_ASSIGNED TASK_
Take each line of the entries below that contains "size" and copy it.

(Items listed in a dataset)
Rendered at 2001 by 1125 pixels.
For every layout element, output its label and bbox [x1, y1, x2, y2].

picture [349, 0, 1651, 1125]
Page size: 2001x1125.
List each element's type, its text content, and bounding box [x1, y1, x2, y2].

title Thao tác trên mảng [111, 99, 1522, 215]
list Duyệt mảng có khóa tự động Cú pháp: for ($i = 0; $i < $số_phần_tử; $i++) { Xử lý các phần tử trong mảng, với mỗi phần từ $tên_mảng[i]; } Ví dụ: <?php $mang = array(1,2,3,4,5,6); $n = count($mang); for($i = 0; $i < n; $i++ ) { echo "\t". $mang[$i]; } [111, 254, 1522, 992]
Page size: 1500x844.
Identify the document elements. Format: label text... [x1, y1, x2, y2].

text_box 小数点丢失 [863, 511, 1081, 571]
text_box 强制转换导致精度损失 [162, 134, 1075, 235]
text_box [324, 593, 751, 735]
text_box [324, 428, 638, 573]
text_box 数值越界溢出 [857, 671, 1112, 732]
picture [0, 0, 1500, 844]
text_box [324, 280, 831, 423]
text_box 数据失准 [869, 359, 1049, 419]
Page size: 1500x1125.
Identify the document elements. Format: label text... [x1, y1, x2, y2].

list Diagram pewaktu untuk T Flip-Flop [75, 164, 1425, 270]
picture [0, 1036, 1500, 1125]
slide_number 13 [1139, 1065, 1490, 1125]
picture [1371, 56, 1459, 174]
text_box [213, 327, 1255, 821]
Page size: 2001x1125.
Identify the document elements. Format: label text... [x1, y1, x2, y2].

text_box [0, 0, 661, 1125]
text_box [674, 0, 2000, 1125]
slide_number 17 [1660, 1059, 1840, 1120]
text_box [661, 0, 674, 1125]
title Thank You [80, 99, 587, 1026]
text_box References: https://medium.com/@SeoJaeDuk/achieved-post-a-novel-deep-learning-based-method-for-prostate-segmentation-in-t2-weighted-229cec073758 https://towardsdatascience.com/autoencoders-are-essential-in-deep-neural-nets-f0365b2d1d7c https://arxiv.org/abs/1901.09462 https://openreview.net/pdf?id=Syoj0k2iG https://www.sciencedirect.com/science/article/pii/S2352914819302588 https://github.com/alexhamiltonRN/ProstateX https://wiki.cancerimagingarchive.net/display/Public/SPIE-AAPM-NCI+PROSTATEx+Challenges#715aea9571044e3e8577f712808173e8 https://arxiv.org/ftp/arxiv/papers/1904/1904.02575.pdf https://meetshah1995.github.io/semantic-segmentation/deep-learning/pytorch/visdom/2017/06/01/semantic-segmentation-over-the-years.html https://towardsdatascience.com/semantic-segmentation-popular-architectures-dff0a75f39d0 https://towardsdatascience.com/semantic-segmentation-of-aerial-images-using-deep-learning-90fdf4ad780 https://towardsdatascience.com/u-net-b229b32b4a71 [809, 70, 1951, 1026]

_YOUR RESPONSE_
Page size: 2001x1125.
Page size: 1500x844.
Page size: 1500x1125.
Page size: 2001x1125.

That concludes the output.